[Records contained in a dataset]
* * * * * * *

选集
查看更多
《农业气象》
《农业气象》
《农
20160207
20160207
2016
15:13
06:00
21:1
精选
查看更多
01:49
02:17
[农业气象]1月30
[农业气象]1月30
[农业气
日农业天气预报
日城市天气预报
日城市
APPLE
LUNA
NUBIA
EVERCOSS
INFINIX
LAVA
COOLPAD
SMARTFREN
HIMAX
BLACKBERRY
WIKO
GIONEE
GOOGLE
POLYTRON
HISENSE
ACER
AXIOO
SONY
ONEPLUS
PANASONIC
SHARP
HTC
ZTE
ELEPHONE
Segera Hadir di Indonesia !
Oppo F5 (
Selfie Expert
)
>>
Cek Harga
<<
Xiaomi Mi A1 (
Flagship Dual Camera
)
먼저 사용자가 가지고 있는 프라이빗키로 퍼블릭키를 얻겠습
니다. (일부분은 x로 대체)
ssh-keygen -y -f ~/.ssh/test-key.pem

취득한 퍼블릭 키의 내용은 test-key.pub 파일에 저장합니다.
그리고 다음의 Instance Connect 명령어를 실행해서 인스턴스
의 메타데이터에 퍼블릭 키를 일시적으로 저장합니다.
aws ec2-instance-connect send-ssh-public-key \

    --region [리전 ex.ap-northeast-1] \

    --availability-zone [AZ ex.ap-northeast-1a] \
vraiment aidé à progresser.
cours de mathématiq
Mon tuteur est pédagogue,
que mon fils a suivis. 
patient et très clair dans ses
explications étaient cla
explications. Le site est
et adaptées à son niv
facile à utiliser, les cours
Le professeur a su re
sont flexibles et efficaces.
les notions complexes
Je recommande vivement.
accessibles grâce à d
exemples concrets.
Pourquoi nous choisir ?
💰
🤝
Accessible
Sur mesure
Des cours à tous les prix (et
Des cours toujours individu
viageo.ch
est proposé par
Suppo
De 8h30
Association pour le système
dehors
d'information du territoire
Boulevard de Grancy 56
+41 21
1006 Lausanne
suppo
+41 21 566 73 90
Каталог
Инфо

* * * * * * *

> **Requirement**
Pull every line containing "cours" from the data.

> **Task answer**
cours de mathématiq
facile à utiliser, les cours
Des cours à tous les prix (et
Des cours toujours individu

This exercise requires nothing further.